[Collected data]
%%

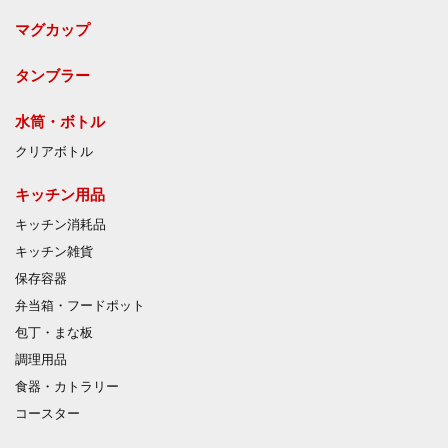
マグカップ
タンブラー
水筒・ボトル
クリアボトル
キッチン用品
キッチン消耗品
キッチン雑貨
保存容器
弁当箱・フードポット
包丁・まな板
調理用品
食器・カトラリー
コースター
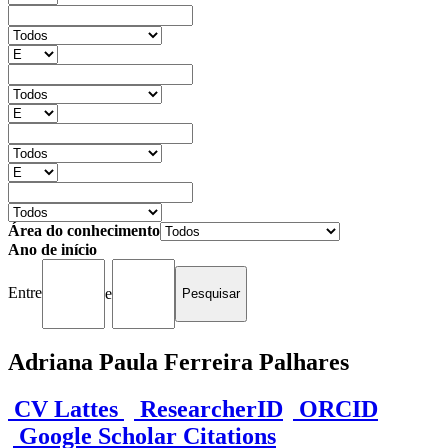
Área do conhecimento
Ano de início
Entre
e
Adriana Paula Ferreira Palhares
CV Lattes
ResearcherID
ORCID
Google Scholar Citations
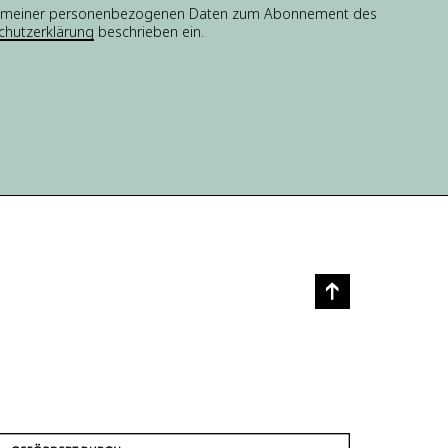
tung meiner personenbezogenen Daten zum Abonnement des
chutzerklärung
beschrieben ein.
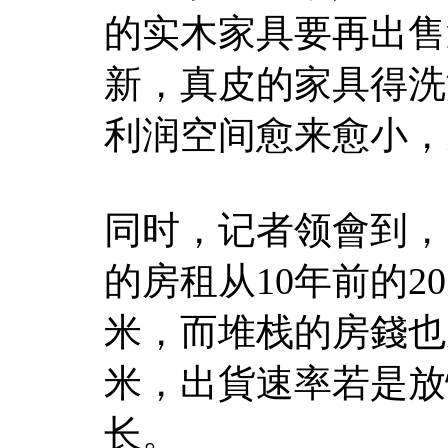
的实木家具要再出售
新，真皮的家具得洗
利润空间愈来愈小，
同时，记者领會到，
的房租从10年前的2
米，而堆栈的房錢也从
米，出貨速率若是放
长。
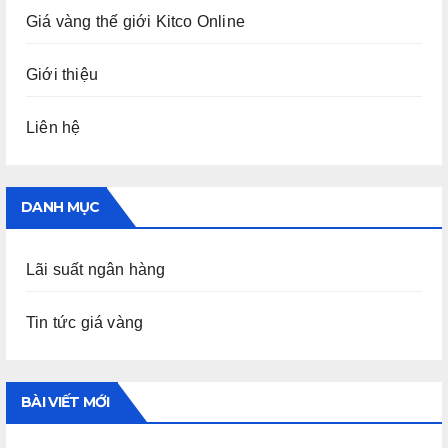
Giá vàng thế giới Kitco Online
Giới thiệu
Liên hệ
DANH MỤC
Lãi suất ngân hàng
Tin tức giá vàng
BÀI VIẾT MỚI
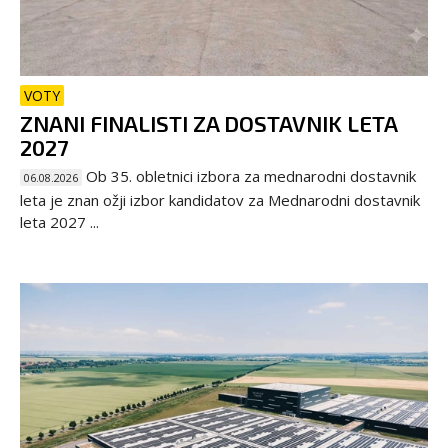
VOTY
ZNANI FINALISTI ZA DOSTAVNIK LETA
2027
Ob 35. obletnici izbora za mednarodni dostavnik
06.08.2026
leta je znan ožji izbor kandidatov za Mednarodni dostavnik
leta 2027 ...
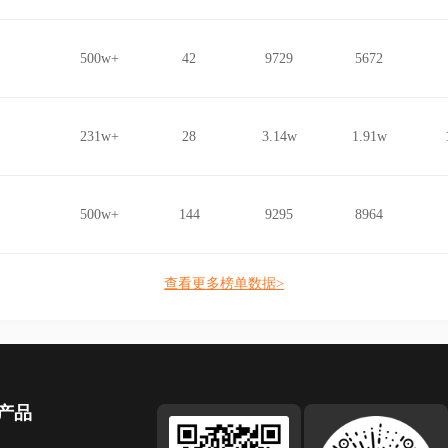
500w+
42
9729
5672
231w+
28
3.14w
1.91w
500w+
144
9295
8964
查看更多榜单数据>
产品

%%
%%

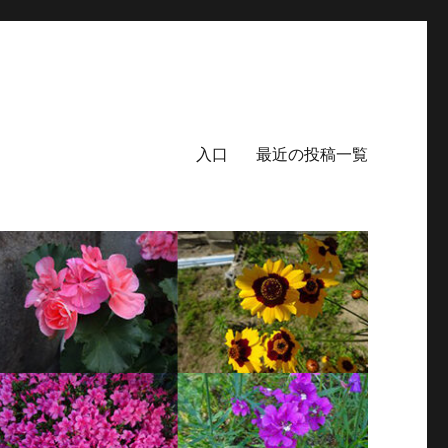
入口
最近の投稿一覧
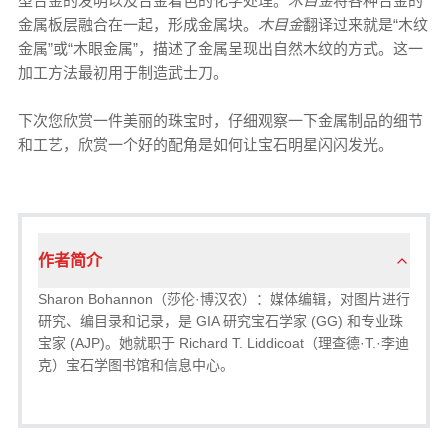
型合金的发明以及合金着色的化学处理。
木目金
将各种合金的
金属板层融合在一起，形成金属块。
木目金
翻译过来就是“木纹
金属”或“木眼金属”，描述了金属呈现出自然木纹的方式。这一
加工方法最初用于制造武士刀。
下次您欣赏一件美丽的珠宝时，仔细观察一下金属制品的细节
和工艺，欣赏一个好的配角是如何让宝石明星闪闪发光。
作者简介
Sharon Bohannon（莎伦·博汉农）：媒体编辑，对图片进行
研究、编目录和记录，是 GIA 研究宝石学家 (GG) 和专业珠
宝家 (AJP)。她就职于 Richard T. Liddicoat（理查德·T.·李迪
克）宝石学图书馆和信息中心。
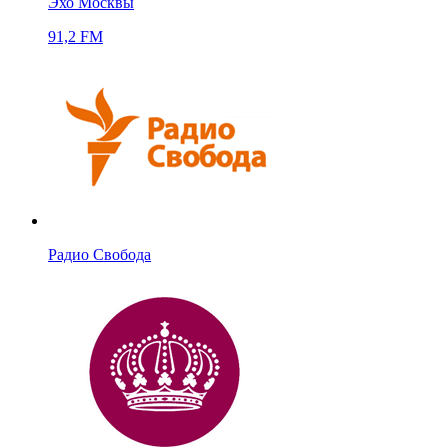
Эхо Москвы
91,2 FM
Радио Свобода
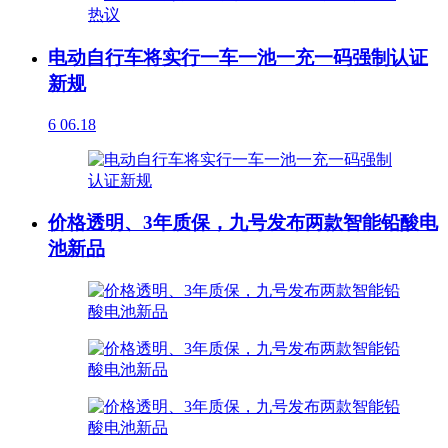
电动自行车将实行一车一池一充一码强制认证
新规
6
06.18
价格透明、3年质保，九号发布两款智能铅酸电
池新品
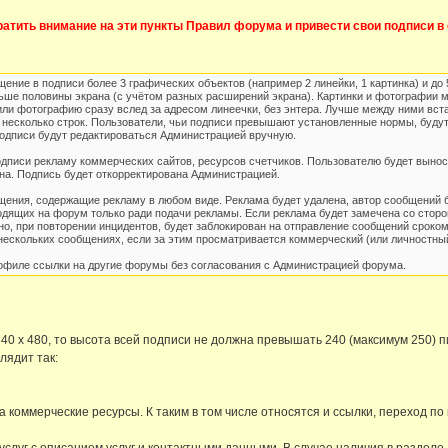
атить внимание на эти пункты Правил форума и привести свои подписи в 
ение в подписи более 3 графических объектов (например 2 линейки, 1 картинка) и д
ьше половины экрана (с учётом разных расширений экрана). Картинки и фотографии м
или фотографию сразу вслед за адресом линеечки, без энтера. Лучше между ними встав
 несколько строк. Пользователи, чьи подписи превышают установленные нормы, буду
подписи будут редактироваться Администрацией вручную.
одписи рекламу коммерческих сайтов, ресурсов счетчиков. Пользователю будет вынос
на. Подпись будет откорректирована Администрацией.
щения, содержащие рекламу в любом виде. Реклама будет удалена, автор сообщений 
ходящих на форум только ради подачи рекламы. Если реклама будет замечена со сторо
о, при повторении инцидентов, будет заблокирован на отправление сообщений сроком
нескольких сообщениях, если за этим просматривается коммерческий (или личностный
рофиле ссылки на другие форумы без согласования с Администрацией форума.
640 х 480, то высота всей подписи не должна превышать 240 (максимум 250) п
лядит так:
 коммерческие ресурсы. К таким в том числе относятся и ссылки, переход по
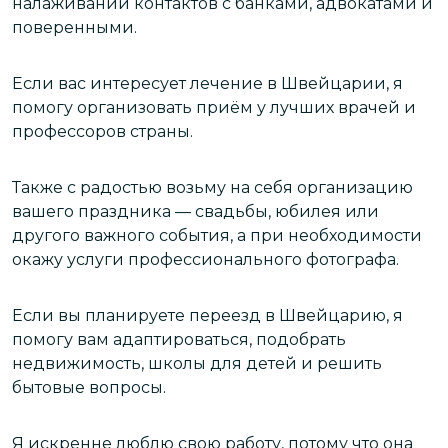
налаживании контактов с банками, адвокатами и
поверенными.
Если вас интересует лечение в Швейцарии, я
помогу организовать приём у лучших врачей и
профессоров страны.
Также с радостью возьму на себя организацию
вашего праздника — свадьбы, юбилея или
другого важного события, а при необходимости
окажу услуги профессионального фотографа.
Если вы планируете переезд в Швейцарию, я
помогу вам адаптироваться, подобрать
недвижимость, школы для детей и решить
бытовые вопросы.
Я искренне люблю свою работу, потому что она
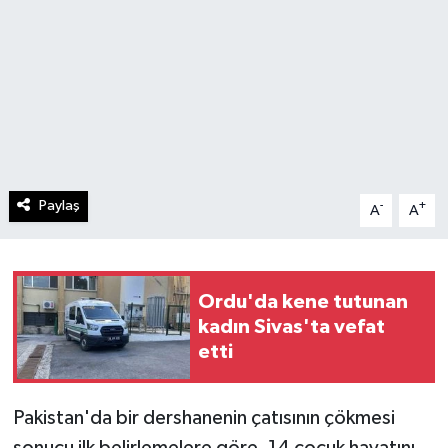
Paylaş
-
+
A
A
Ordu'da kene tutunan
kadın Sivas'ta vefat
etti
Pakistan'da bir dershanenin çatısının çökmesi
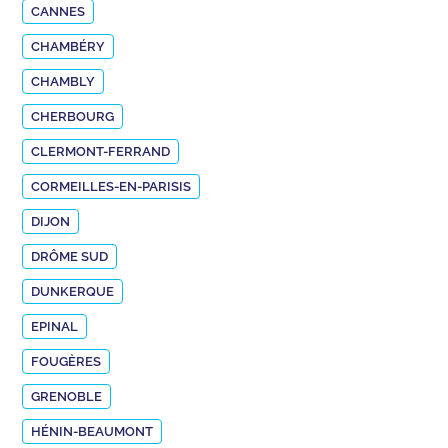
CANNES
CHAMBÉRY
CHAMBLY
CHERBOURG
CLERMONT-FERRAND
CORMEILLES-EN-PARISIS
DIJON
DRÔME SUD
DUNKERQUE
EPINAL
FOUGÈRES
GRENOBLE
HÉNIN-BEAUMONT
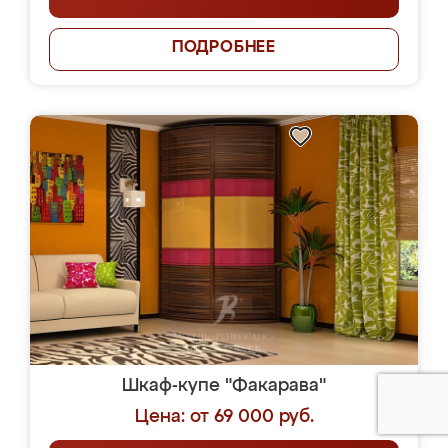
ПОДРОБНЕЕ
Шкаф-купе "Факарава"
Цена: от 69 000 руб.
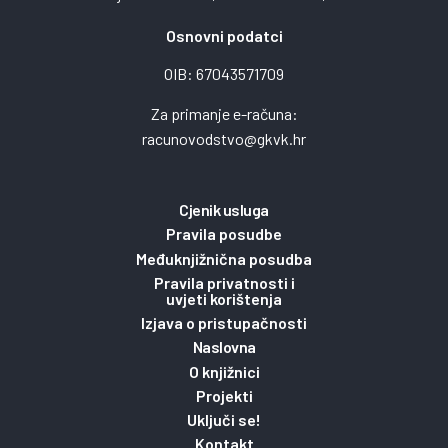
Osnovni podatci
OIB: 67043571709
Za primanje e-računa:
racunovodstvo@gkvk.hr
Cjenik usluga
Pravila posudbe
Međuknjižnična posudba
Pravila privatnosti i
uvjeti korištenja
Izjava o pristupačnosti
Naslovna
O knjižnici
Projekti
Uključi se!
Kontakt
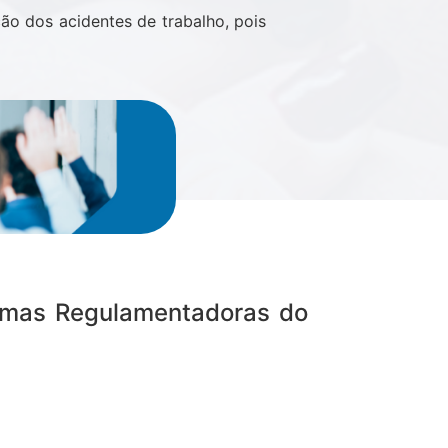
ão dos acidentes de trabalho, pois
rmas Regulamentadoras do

%%

▶ DESCRIPTION OF THE TASK: Where a picture appears in the records above, omit it, and transcribe exactly the stretch of lines from the one with "Pravila privatnosti i" through the one with "rmas Regulamentadoras do".

▶ SOLUTION TO THIS EXERCISE:
Pravila privatnosti i
uvjeti korištenja
Izjava o pristupačnosti
Naslovna
O knjižnici
Projekti
Uključi se!
Kontakt
ão dos acidentes de trabalho, pois
rmas Regulamentadoras do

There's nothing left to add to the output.